» To do
Below are the records; copy out every line that holds the word "ctrl".

» Stored items from a collection
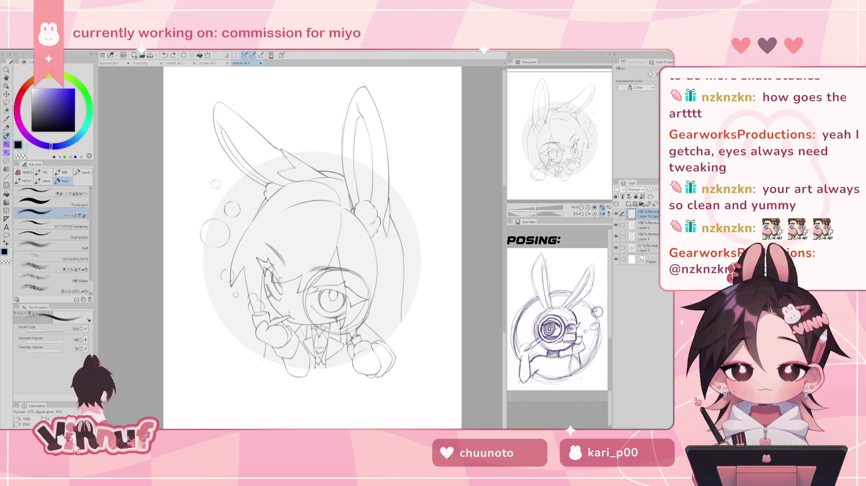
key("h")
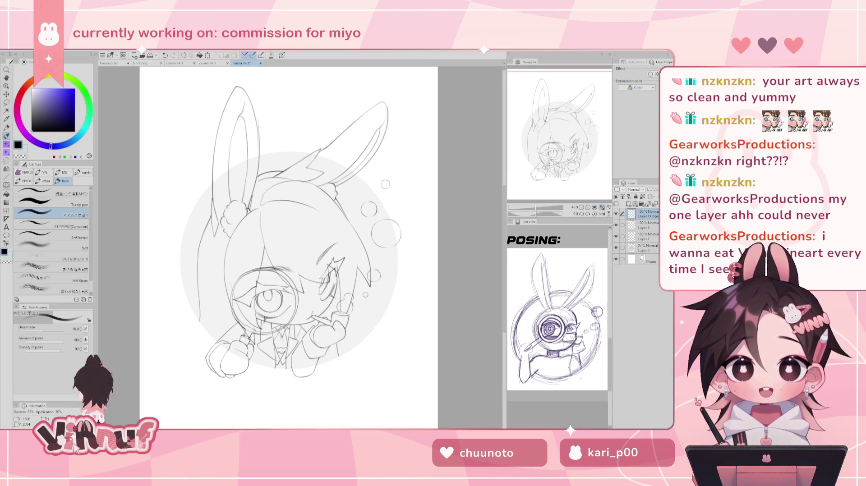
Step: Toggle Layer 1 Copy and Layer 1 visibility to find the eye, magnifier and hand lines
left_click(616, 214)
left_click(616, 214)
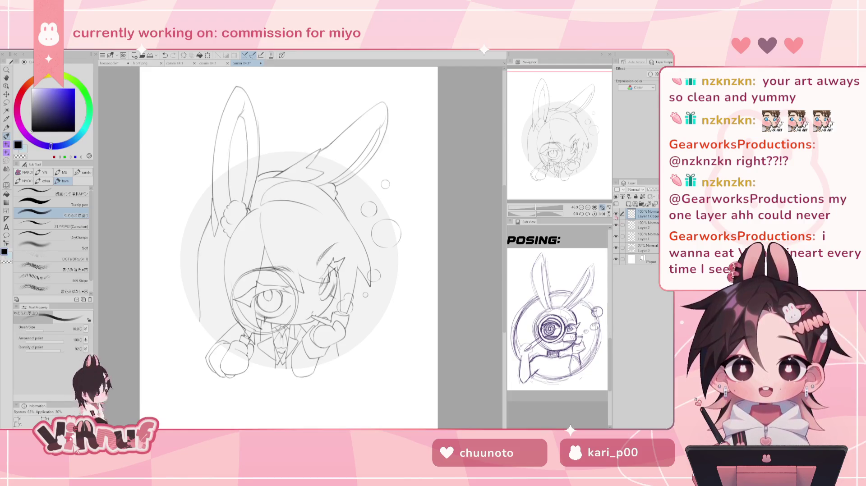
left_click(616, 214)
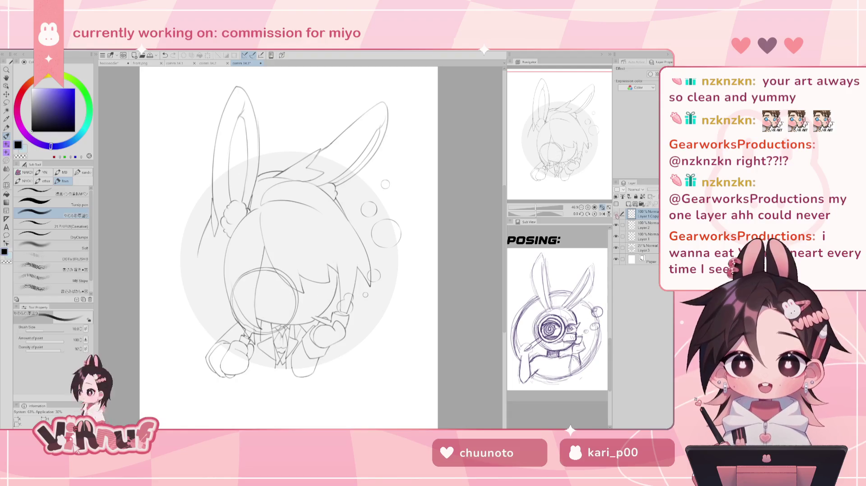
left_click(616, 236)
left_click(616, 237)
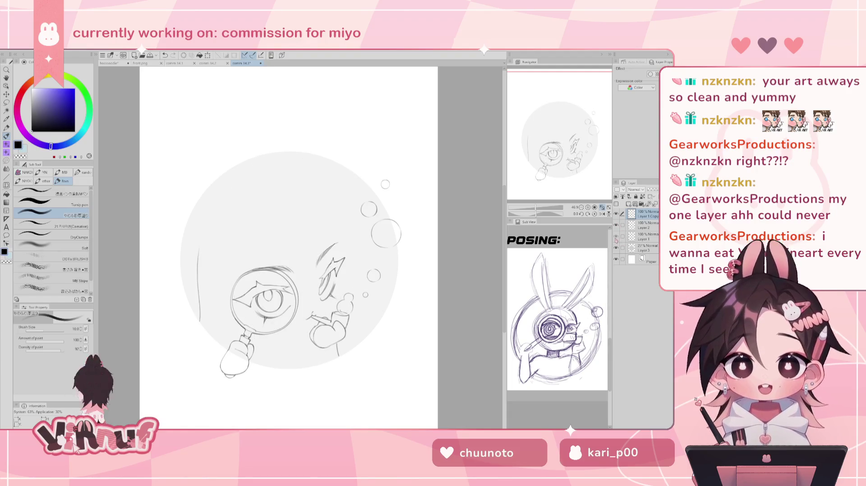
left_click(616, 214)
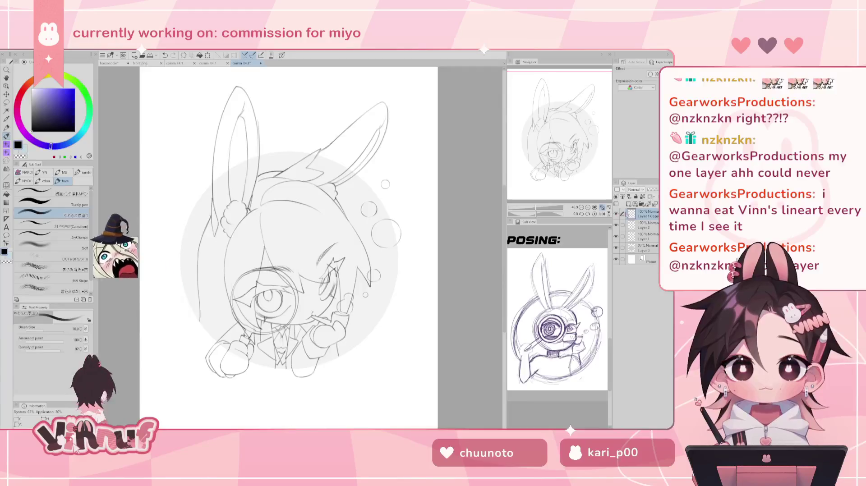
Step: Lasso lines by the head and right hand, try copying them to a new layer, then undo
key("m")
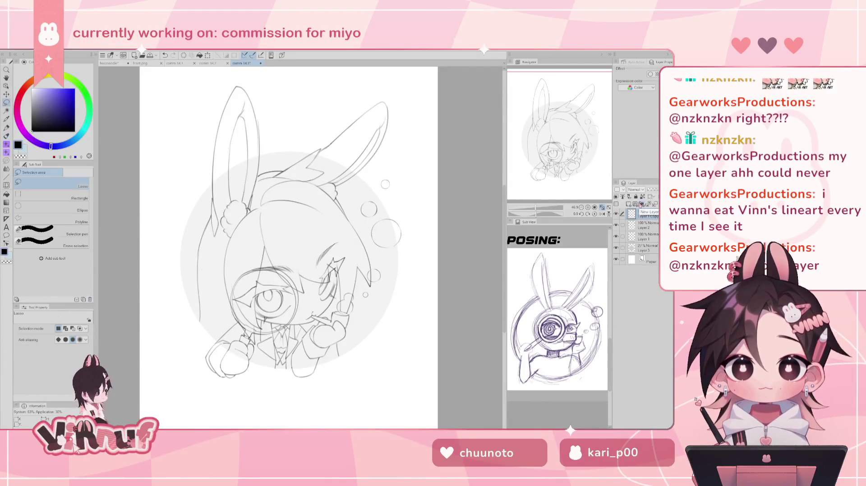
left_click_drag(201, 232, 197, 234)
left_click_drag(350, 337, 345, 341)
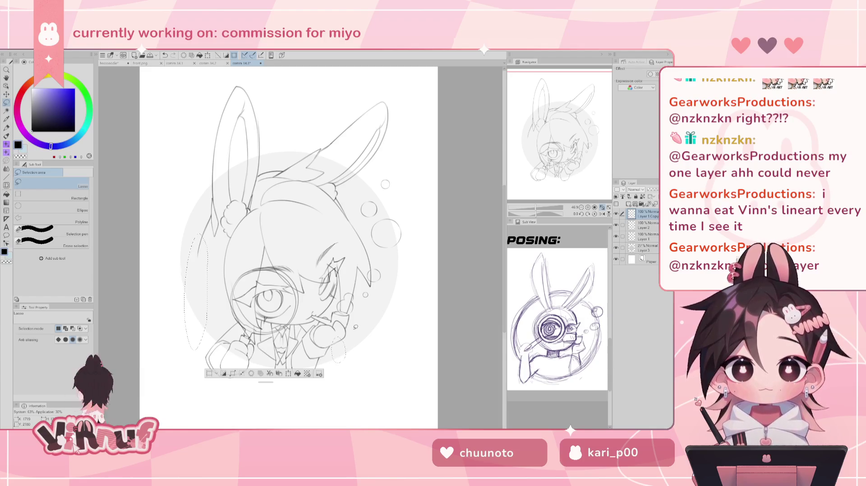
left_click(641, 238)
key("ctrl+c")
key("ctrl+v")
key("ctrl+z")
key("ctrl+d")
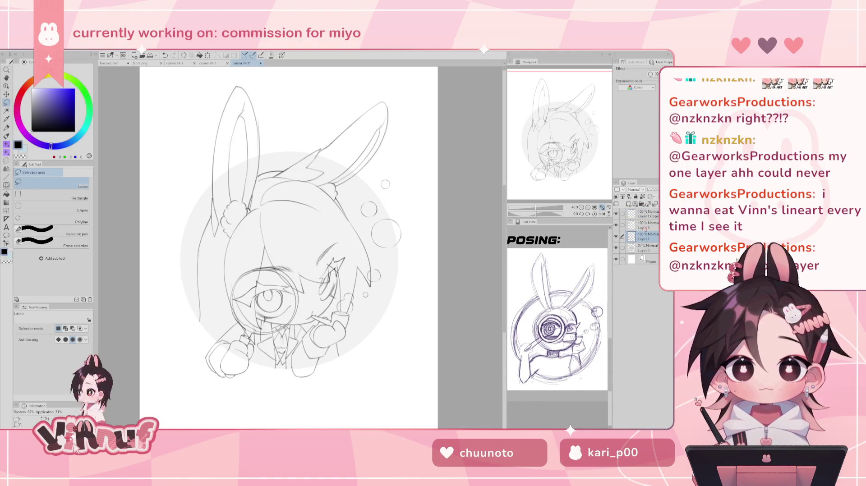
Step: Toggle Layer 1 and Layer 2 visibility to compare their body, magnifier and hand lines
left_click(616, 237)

» Answer to the problem
key("ctrl+c")
key("ctrl+v")
key("ctrl+z")
key("ctrl+d")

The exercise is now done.